Rob, who preferred not to give his last name, had been drinking “almost two gallons of booze a day,” he said. The way he saw it, “I didn’t think I had a problem, I just wanted to die.”
Center owner Eddie Zampitella convinced Rob to sweep the “clubhouse” floor, and Rob slowly began taking on more tasks around the center, and spending more time there. As he puts it, “I started sweeping the floor; now I run the place.”
Three months after their first meeting, Zampitella gave Rob the keys to the center’s van. At six months, Rob took over the kitchen.
Rob had managed three different restaurants while battling alcoholism and before that, had served six years in the army and taught several GED programs while serving time in jail.
His leadership skills are undeniable and, just as he took on the kitchen, he also took on a father-figure role to many of the center’s clients. He even rescued a dog, Gizmo, off the streets, nursing him back to health and working with him to overcome both physical and mental traumas.
As an old-fashioned, tough-love, cold-turkey center, the Last Stop provides treatment with a heavy dose of religion, and a hot meal and bed, if needed.
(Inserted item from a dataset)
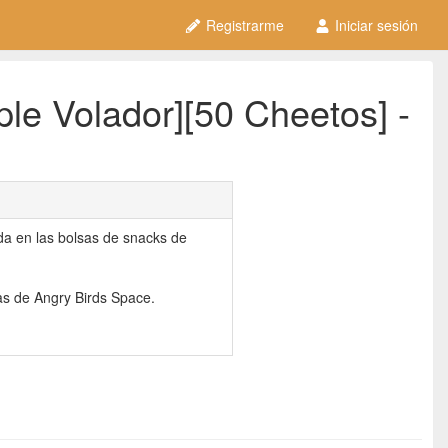
Registrarme
Iniciar sesión
le Volador][50 Cheetos] -
da en las bolsas de snacks de
as de Angry Birds Space.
Rob is happy to provide that meal, working up dishes like spaghetti and meatballs from scratch each day.
Now, the center faces a $1.7 million lawsuit due to violations of Philadelphia’s zoning codes. If forced to shut down, Rob and many others would be losing a “safe space.”
To Rob, “The Last Stop is not just a building.” People that come to the center have “two choices for their life: do something, or die.”
For Rob, it’s simple: “If they were to close this place down, a lot more people would die.”